§ Document excerpt
REPRESENTATION

Floating-point representation is a method used by computers to store real numbers in a standardized, efficient format defined by the IEEE-754 specification. Instead of storing a number exactly as written, floating-point values are encoded using three components: a sign bit, an exponent, and a mantissa (or significand). The number is first normalized into scientific notation of the form 1.xxxxx × 2^e, after which the exponent is adjusted using a bias and the fractional part of the significand is stored without its implicit leading 1. This structure allows a wide range of real numbers to be represented with limited memory, but it also introduces rounding limitations and precision constraints. Understanding floating-point representation is essential for recognizing how numerical values are stored, why certain numbers cannot be represented exactly, and how precision errors arise in computations.

The IEEE 754 standard, established in 1985, defines how floating-point numbers are represented, stored, and calculated in digital computers. It outlines the format for floating-point numbers, as well as rules for rounding, exceptions, and handling edge cases.

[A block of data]
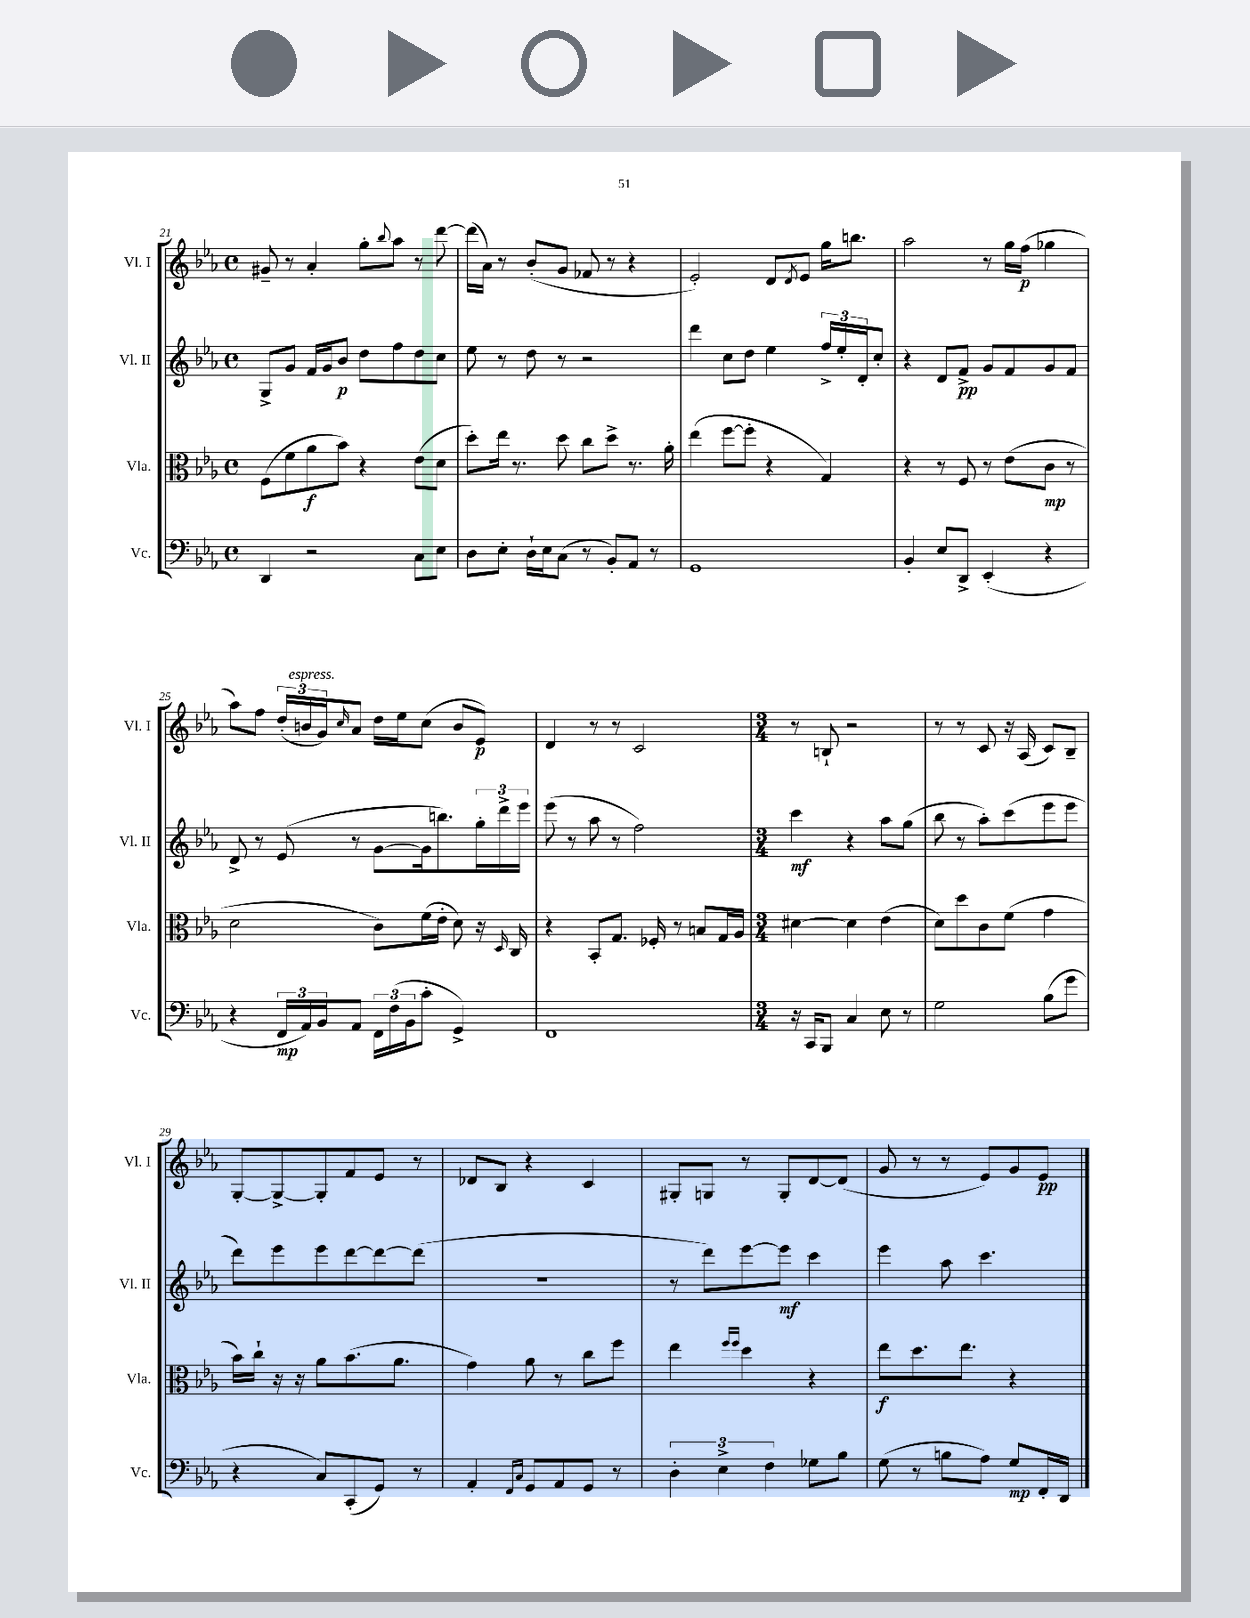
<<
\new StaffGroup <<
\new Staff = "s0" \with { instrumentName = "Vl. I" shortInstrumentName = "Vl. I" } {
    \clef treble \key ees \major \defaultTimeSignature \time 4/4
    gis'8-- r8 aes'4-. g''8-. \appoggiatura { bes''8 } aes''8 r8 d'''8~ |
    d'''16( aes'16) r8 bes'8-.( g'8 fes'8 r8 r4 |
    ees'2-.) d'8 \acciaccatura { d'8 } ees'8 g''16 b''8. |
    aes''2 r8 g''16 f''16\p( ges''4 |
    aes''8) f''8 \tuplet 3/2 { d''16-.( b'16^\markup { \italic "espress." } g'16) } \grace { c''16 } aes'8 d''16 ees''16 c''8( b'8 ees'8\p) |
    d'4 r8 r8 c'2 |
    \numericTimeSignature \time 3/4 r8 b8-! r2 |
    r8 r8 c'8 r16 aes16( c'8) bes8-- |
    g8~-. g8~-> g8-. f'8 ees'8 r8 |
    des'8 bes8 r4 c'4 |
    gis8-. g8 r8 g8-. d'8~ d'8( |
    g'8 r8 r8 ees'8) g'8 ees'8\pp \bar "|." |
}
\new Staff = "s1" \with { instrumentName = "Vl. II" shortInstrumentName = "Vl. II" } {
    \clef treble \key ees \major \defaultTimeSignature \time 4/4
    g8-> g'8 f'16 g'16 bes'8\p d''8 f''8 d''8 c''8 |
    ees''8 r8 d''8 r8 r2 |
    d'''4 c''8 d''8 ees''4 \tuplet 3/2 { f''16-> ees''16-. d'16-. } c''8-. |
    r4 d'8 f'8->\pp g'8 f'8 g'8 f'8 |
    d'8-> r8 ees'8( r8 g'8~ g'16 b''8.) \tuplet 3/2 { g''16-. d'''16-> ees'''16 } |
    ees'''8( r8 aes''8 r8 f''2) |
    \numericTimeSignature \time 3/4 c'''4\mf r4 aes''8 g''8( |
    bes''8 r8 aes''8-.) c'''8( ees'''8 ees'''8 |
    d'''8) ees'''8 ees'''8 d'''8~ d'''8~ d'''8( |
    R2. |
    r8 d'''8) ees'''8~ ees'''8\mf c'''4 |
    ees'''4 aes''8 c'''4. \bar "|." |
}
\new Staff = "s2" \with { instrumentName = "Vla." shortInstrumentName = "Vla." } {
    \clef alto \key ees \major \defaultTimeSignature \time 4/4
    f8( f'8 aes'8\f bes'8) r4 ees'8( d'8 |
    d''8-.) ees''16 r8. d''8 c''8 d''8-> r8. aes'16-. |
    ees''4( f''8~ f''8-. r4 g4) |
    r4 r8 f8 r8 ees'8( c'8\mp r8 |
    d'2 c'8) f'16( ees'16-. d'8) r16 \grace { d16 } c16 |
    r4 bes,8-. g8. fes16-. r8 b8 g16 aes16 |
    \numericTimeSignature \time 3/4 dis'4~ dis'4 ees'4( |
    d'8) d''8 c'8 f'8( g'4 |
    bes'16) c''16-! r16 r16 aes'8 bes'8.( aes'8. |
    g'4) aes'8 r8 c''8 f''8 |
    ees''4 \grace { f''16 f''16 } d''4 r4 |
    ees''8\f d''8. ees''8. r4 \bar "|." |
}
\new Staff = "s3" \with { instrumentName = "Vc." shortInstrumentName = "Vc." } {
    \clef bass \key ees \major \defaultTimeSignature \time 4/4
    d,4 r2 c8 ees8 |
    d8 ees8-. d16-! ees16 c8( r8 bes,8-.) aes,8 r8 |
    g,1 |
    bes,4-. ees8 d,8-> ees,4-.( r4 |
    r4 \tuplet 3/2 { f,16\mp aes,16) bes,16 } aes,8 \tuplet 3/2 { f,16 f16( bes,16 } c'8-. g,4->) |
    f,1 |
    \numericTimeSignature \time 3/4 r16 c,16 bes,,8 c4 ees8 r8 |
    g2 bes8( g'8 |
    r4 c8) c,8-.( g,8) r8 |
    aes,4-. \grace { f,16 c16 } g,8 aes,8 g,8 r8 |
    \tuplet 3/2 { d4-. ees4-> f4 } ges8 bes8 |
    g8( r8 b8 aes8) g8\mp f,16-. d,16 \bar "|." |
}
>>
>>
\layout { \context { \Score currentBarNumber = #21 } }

§ Challenges
1. Reproduce the rows verbatim, starting at their first line and ending with the line containing "ees''4( f''8~ f''8-. r4 g4) |", with both ends included. Leave the pictures out of your copy.
2. Pick up the text on floating-point representation after its last sentence and continue it.

§ Outputs for the tasks
1.
<<
\new StaffGroup <<
\new Staff = "s0" \with { instrumentName = "Vl. I" shortInstrumentName = "Vl. I" } {
    \clef treble \key ees \major \defaultTimeSignature \time 4/4
    gis'8-- r8 aes'4-. g''8-. \appoggiatura { bes''8 } aes''8 r8 d'''8~ |
    d'''16( aes'16) r8 bes'8-.( g'8 fes'8 r8 r4 |
    ees'2-.) d'8 \acciaccatura { d'8 } ees'8 g''16 b''8. |
    aes''2 r8 g''16 f''16\p( ges''4 |
    aes''8) f''8 \tuplet 3/2 { d''16-.( b'16^\markup { \italic "espress." } g'16) } \grace { c''16 } aes'8 d''16 ees''16 c''8( b'8 ees'8\p) |
    d'4 r8 r8 c'2 |
    \numericTimeSignature \time 3/4 r8 b8-! r2 |
    r8 r8 c'8 r16 aes16( c'8) bes8-- |
    g8~-. g8~-> g8-. f'8 ees'8 r8 |
    des'8 bes8 r4 c'4 |
    gis8-. g8 r8 g8-. d'8~ d'8( |
    g'8 r8 r8 ees'8) g'8 ees'8\pp \bar "|." |
}
\new Staff = "s1" \with { instrumentName = "Vl. II" shortInstrumentName = "Vl. II" } {
    \clef treble \key ees \major \defaultTimeSignature \time 4/4
    g8-> g'8 f'16 g'16 bes'8\p d''8 f''8 d''8 c''8 |
    ees''8 r8 d''8 r8 r2 |
    d'''4 c''8 d''8 ees''4 \tuplet 3/2 { f''16-> ees''16-. d'16-. } c''8-. |
    r4 d'8 f'8->\pp g'8 f'8 g'8 f'8 |
    d'8-> r8 ees'8( r8 g'8~ g'16 b''8.) \tuplet 3/2 { g''16-. d'''16-> ees'''16 } |
    ees'''8( r8 aes''8 r8 f''2) |
    \numericTimeSignature \time 3/4 c'''4\mf r4 aes''8 g''8( |
    bes''8 r8 aes''8-.) c'''8( ees'''8 ees'''8 |
    d'''8) ees'''8 ees'''8 d'''8~ d'''8~ d'''8( |
    R2. |
    r8 d'''8) ees'''8~ ees'''8\mf c'''4 |
    ees'''4 aes''8 c'''4. \bar "|." |
}
\new Staff = "s2" \with { instrumentName = "Vla." shortInstrumentName = "Vla." } {
    \clef alto \key ees \major \defaultTimeSignature \time 4/4
    f8( f'8 aes'8\f bes'8) r4 ees'8( d'8 |
    d''8-.) ees''16 r8. d''8 c''8 d''8-> r8. aes'16-. |
    ees''4( f''8~ f''8-. r4 g4) |

2.
Floating-point numbers are represented using three components:

  1. Sign Bit: Indicates whether the number is positive or negative.

  2. Exponent: Determines the scale of the number, stored in a biased format.

  3. Mantissa (Significand): Represents the precision of the number, typically normalized.

FORMATS

SINGLE PRECISION (32-BIT)

Stored in 32 bits: 1 sign bit, 8 exponent bits, and 23 fraction (mantissa) bits.
Format:
 S EEEEEEEE FFFFFFFFFFFFFFFFFFFFFFF

 * S: 1 bit for the sign (0 for positive, 1 for negative)
 * E: 8 bits for the exponent
 * F: 23 bits for the fractional part (mantissa)
 
 * The sign bit indicates whether the number is positive (0) or negative (1). 
 * The exponent represents the power of 2 by which the mantissa should be multiplied. 
 * The fraction (or mantissa) represents the precision of the floating-point number, 
   and typically, it is normalized, meaning the leading bit is assumed to be 
   1 (in binary), so it's not explicitly stored.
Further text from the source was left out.